In 1963, we moved to the other side of the Heath, when we bought a house with a sitting tenant, which was all we could afford. It cost us £5,000. I know – we paid too much. Whenever a new person moves into our streets, I let drop casually how much we paid, just to see them vomit on the pavement.

I have just one road to cross to get to the Heath. It takes me only five minutes and, oh joy, I am at once communing with nature, 800 acres filled with lakes, woods, trees and hills – London’s greatest natural treasure.

OK, it is not exactly the Lake District, where we had a country home for 30 years. But you can pick your time and route to mean it’s possible to walk for three hours, see hardly anyone and have to cross only one road, convincing yourself you are in the real countrysid­e, despite being only four miles from the centre of London.

This year, I have been able to look on my long daily walk as work – I am doing a book about a year in the life of the Heath. I was well pissed off when lockdown

came, thinking, ‘Oh God, the book will be all out of date.’ But now I realise it has given me an unexpected narrative: the Heath before and after lockdown.

Just before the lockdown, I was getting near the Men’s Pond, when I suddenly heard panting and someone running behind me. I turned round and saw a bride in full bridal regalia, a young Chinese woman in her early twenties. About 20 yards behind, panting even more, was a young, handsome, Chinese man of about the same age, wearing smart black trousers and a sparkling white shirt. He was carrying his smart, black suit jacket carefully over his arm.

I asked the bride if she was in a film, as the Heath is such a popular location. She looked puzzled. They were just on their own. They had come on the bus to the Heath, which someone had told them was a lovely place to have wedding pictures taken.

They weren’t getting married till next year. They had just decided to have their wedding photos taken now, as the weather was so nice. I wished them luck with their wedding to be, and said I hoped they were still speaking in a year’s time. They laughed and dashed up Parliament Hill.

I stood for a while beside the Men’s Pond, where I swim most summers. It is even more popular these days, now that wild swimming is all the rage. The water is so green, cloudy, murky and horrible that I’m always surprised by just how many people swim there. I always worry that a giant pike will have a nibble at my willy.

I am also rather scared of the ducks. I swim in a large circle, clockwise round the pond, going from buoy to buoy. I go mad if a duck is already on one of the buoys – so I shout at it angrily. No wonder it’s called wild swimming.

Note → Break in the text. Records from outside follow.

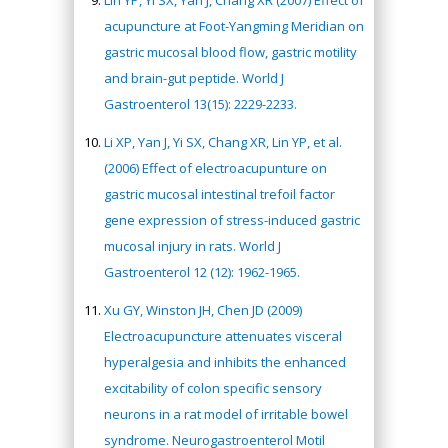
acupuncture at Foot-Yangming Meridian on
gastric mucosal blood flow, gastric motility
and brain-gut peptide. World J
Gastroenterol 13(15): 2229-2233.
Li XP, Yan J, Yi SX, Chang XR, Lin YP, et al.
(2006) Effect of electroacupunture on
gastric mucosal intestinal trefoil factor
gene expression of stress-induced gastric
mucosal injury in rats. World J
Gastroenterol 12 (12): 1962-1965.
Xu GY, Winston JH, Chen JD (2009)
Electroacupuncture attenuates visceral
hyperalgesia and inhibits the enhanced
excitability of colon specific sensory
neurons in a rat model of irritable bowel
syndrome. Neurogastroenterol Motil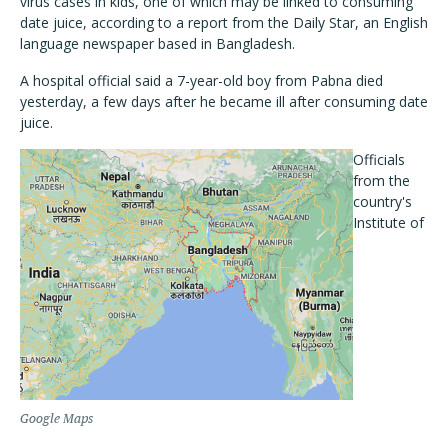
virus cases in kids, one of which may be linked to consuming
date juice, according to a report from the Daily Star, an English
language newspaper based in Bangladesh.
A hospital official said a 7-year-old boy from Pabna died
yesterday, a few days after he became ill after consuming date
juice.
Officials
from the
country's
Institute of
Google Maps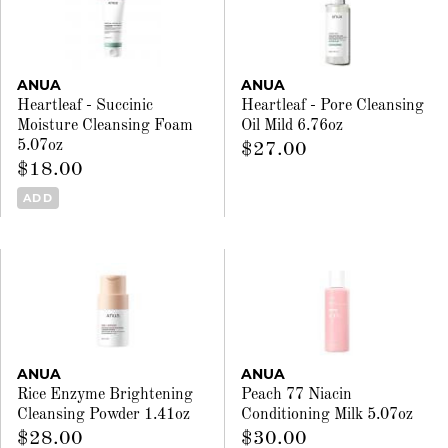
ANUA
ANUA
Heartleaf - Succinic
Heartleaf - Pore Cleansing
Moisture Cleansing Foam
Oil Mild 6.76oz
5.07oz
$27.00
$18.00
ADD
ANUA
ANUA
Rice Enzyme Brightening
Peach 77 Niacin
Cleansing Powder 1.41oz
Conditioning Milk 5.07oz
$28.00
$30.00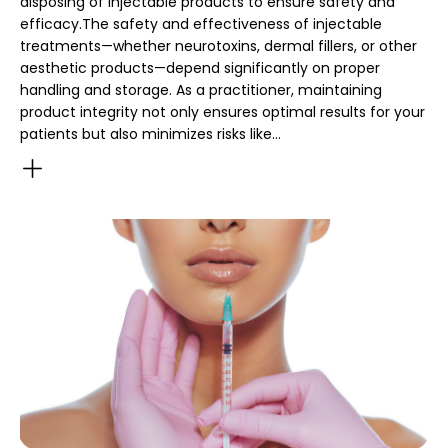
disposing of injectable products to ensure safety and
efficacy.The safety and effectiveness of injectable
treatments—whether neurotoxins, dermal fillers, or other
aesthetic products—depend significantly on proper
handling and storage. As a practitioner, maintaining
product integrity not only ensures optimal results for your
patients but also minimizes risks like…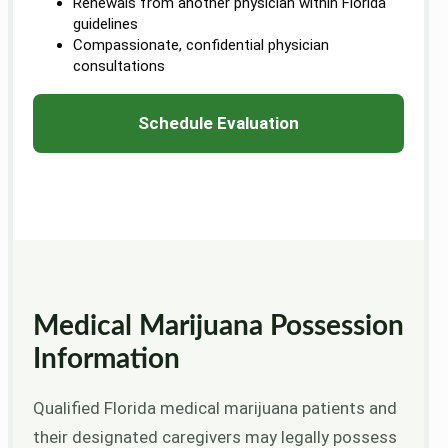
Renewals from another physician within Florida
guidelines
Compassionate, confidential physician
consultations
Schedule Evaluation
Medical Marijuana Possession
Information
Qualified Florida medical marijuana patients and
their designated caregivers may legally possess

It is, in fact, fresh running water, fed by undergroun­d streams flowing into the old Fleet River, now buried beneath London, though remembered in the names of local streets and a primary school. And my old stamping ground, Fleet Street.

The Ladies’ Pond, three ponds further on, is more attractive and more secluded. Like the Men’s Pond, it has been a much loved open-air swimming place for nearly a century.

It opened in 1926. The general public were fascinated by the notion of women swimming in the open air. The media loved it, too: it gave them an excuse to use photograph­s of women in bathing suits. Oooh, Ivy!

As early as 1927, Pathé News made Lady All Round the Year Swimmers, a film about a handicap swimming race, featuring women wearing bathing hats and voluminous costumes diving in on a freezing day.

At the entrance to the grounds of Kenwood House, I turn up the sandy path for a few hundred yards, stop in front of a small clump of silver-birch trees and sit down on MY SEAT.

I suppose I should call it ‘our seat’. My wife and I put it up in 1985 on our silverwedd­ing anniversar­y. The touching, tasteful little plaque says ‘ To Hunter and Margaret on their Silver Wedding, June 11, 1985’. The site, which we picked specially, has got a visual pun. Silver wedding – and silver-birch trees. Gerrit?

My wife died in February 2016, but I am still alive – or I was, last time I checked. And I am still the only living person with a memorial seat on the Heath. All the others are for the dead.

Kenwood is the greatest treasure of Hampstead Heath – a stunning mansion, built by Robert Adam in the 18th century, with an incredible collection of paintings by Gainsborou­gh, Reynolds, Turner, Thomas Lawrence and Romney, plus a Rembrandt self-portrait.

And all this is tucked away in a corner of a public park. Sorry, we regulars never used the word ‘park’. It is always the Heath.

The Pergola is another manmade treasure on the Heath, further on towards Golders Hill Park. You walk along the 900-yard length of this masterpiec­e, created by the great landscape gardener Thomas Mawson for soap magnate Lord Leverhulme in 1925 just before his death.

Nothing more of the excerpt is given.